Prompt: Lines with "immunohistochemistry": pull these out of the listing below.

Information provided:
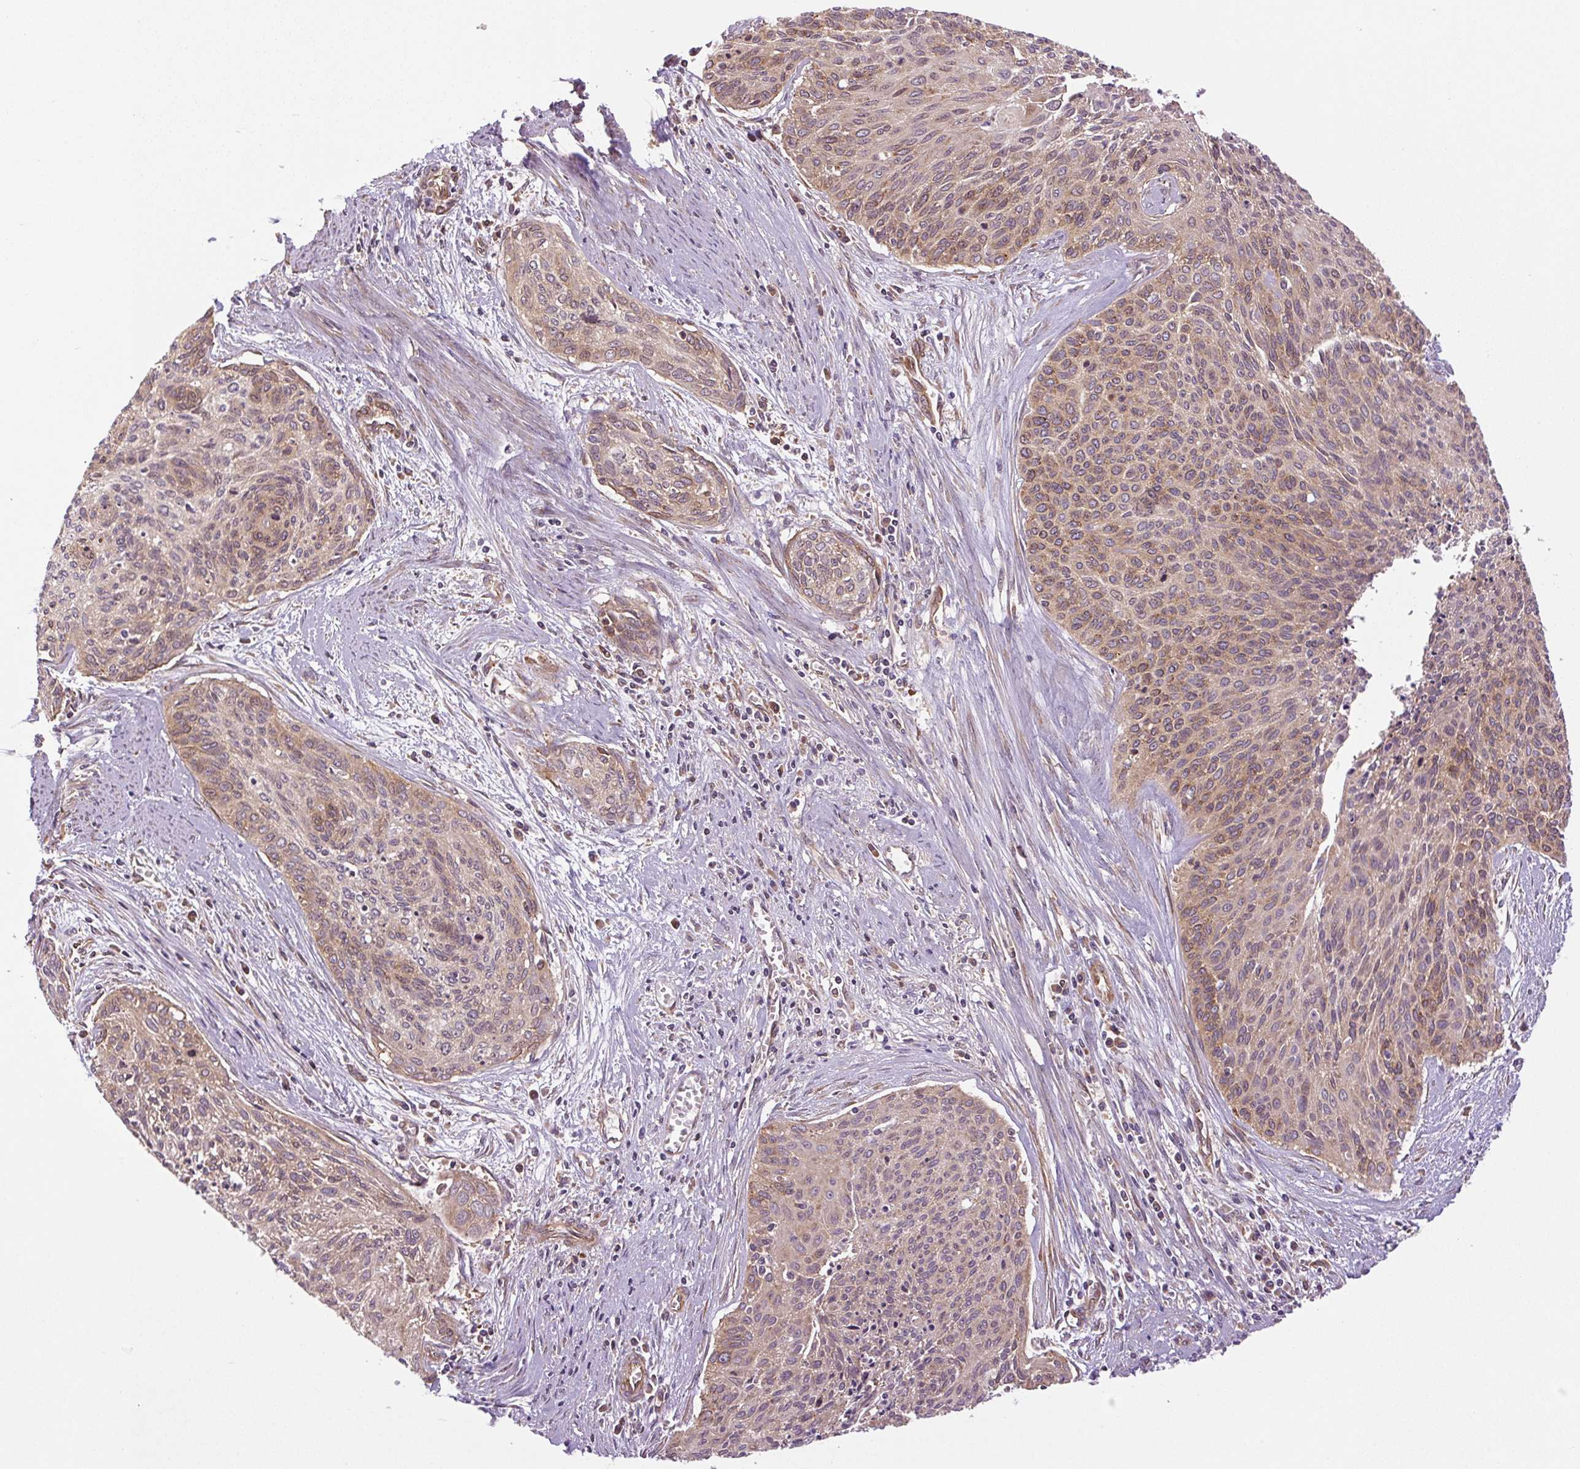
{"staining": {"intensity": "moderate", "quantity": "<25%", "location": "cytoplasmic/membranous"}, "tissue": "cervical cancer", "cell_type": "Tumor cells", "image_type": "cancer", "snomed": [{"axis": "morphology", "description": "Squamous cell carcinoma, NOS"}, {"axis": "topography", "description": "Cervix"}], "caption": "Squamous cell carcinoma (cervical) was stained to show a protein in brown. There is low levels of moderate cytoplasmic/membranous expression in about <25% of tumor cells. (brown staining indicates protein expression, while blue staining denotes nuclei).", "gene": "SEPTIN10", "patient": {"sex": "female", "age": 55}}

==

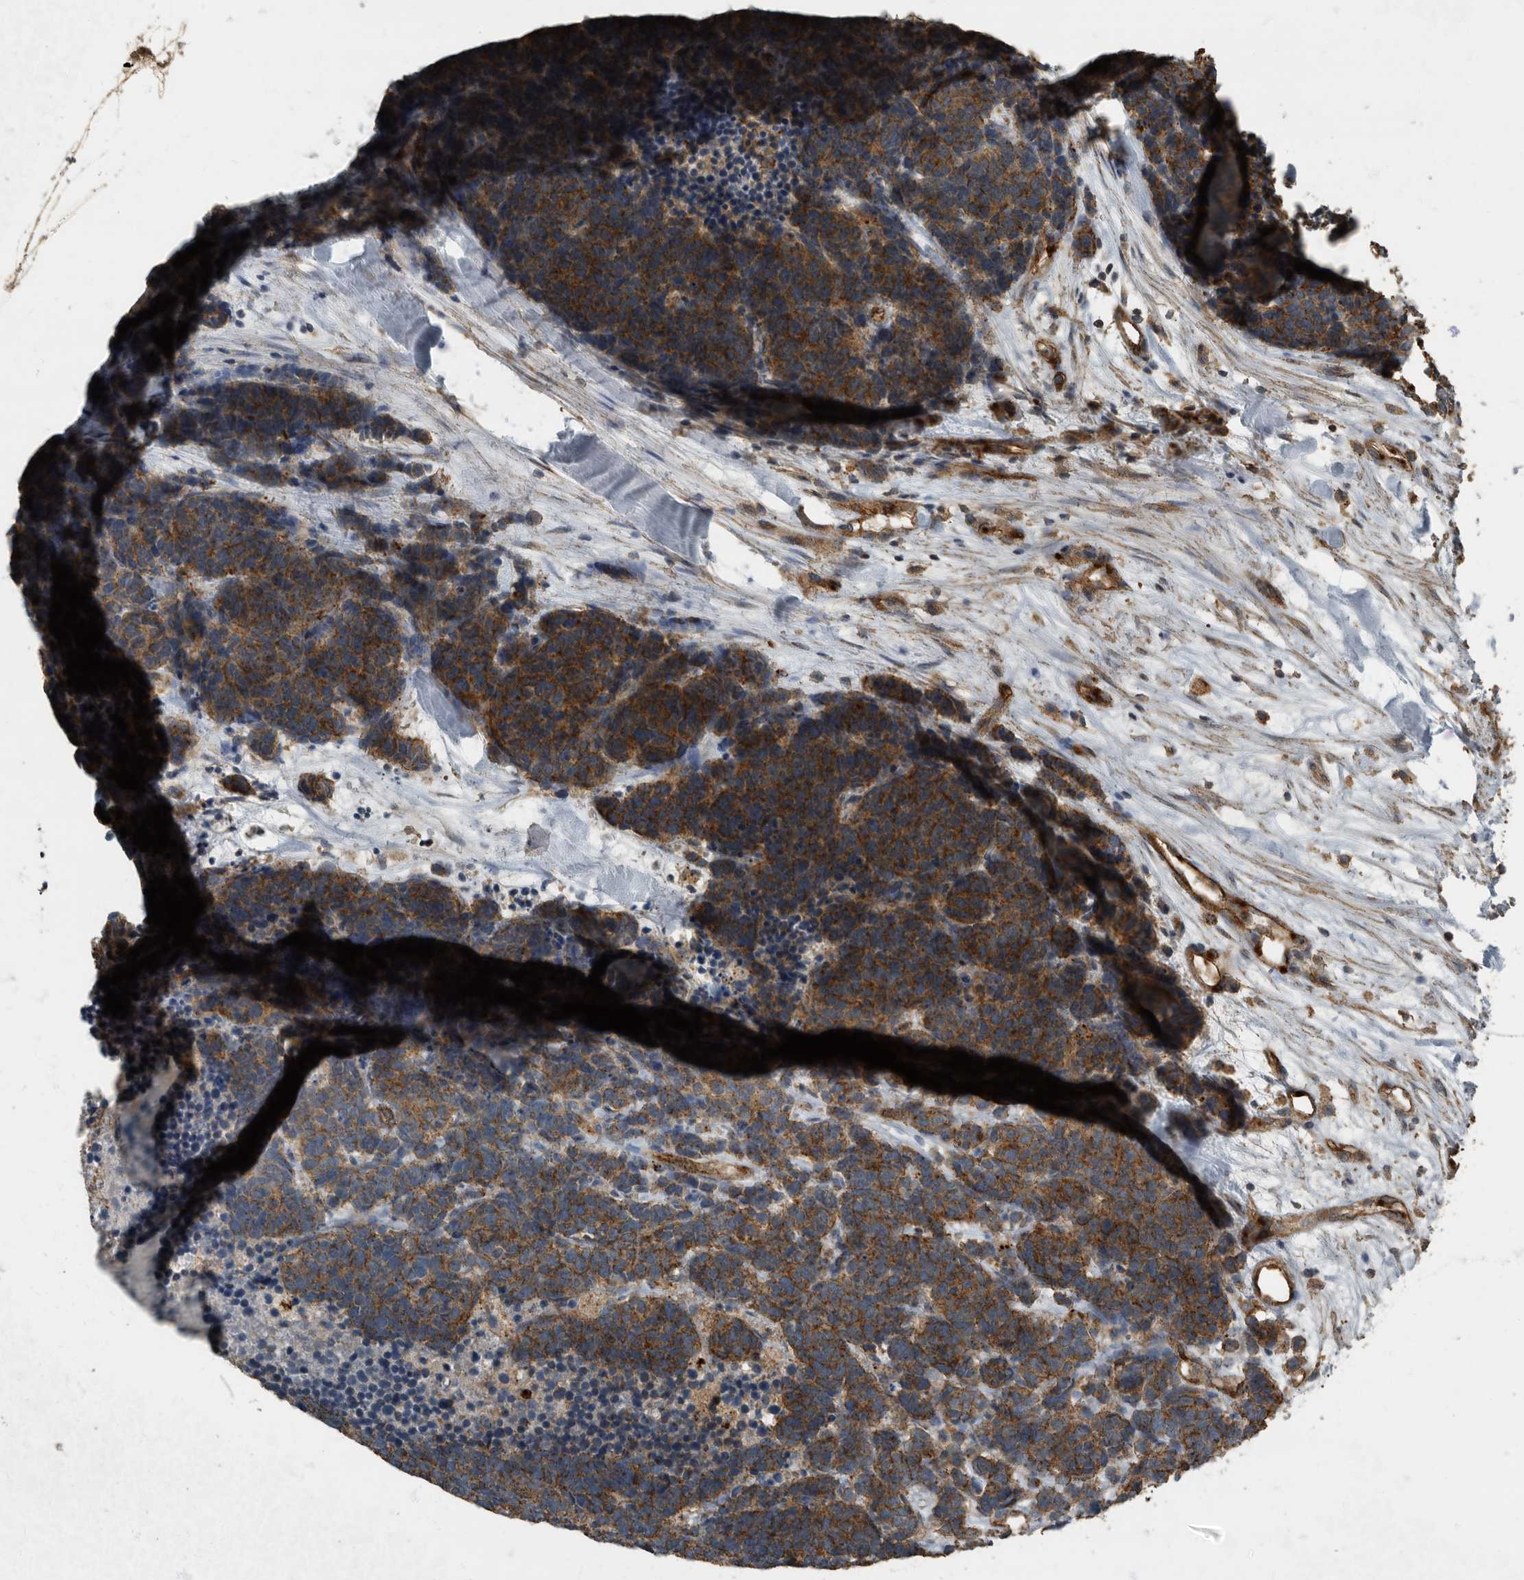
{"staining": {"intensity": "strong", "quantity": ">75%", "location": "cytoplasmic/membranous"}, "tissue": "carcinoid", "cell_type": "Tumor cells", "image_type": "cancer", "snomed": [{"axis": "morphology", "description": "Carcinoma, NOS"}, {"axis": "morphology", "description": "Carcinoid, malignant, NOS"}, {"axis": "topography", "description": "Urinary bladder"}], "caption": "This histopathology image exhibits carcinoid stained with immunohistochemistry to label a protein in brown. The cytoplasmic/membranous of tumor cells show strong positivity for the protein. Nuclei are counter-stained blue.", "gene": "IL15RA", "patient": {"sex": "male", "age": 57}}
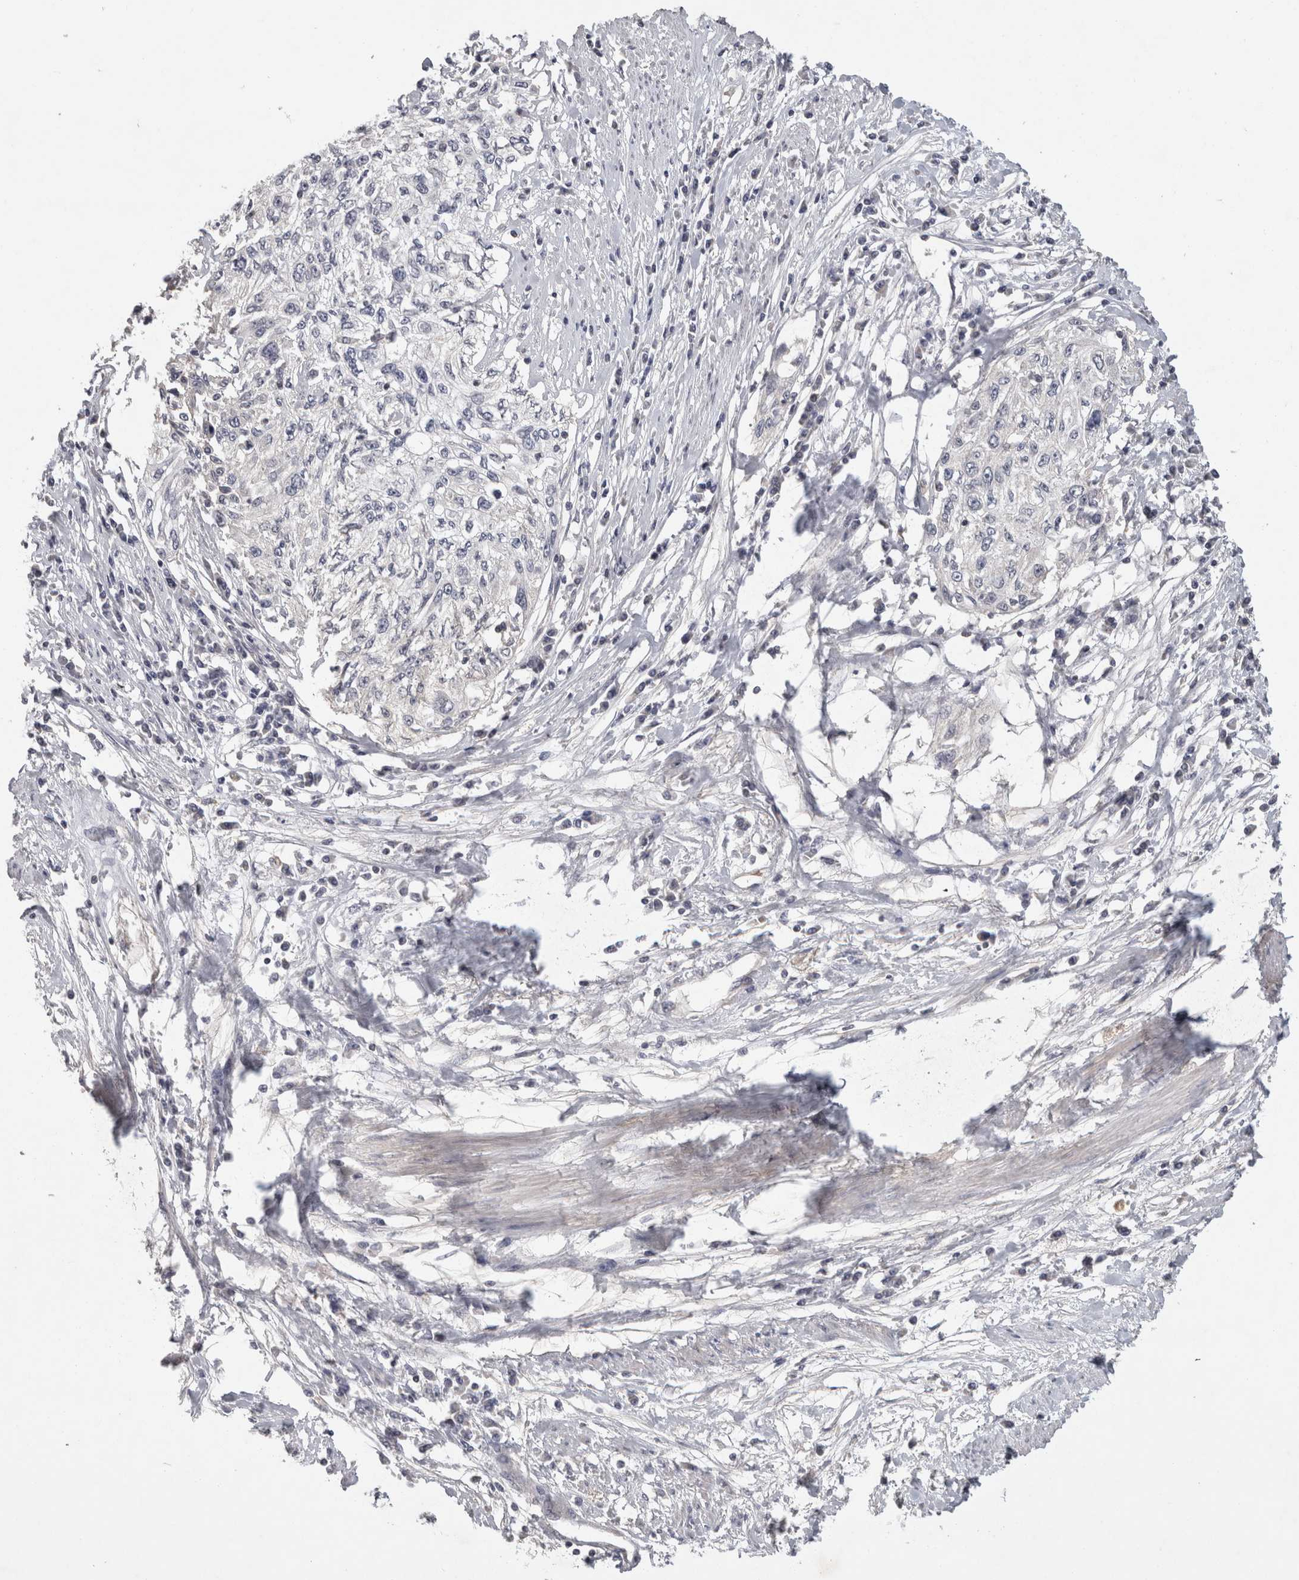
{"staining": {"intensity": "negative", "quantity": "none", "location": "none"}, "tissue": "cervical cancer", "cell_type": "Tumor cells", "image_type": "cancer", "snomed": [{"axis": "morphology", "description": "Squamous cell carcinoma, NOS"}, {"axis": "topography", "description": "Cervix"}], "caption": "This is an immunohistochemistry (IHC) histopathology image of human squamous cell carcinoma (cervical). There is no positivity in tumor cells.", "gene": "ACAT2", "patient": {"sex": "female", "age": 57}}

Answer section:
{"staining": {"intensity": "strong", "quantity": ">75%", "location": "cytoplasmic/membranous"}, "tissue": "carcinoid", "cell_type": "Tumor cells", "image_type": "cancer", "snomed": [{"axis": "morphology", "description": "Carcinoma, NOS"}, {"axis": "morphology", "description": "Carcinoid, malignant, NOS"}, {"axis": "topography", "description": "Urinary bladder"}], "caption": "This histopathology image exhibits carcinoid stained with immunohistochemistry to label a protein in brown. The cytoplasmic/membranous of tumor cells show strong positivity for the protein. Nuclei are counter-stained blue.", "gene": "IL15RA", "patient": {"sex": "male", "age": 57}}
{"staining": {"intensity": "negative", "quantity": "none", "location": "none"}, "tissue": "cervical cancer", "cell_type": "Tumor cells", "image_type": "cancer", "snomed": [{"axis": "morphology", "description": "Squamous cell carcinoma, NOS"}, {"axis": "topography", "description": "Cervix"}], "caption": "This is an immunohistochemistry (IHC) histopathology image of human squamous cell carcinoma (cervical). There is no positivity in tumor cells.", "gene": "ACAT2", "patient": {"sex": "female", "age": 57}}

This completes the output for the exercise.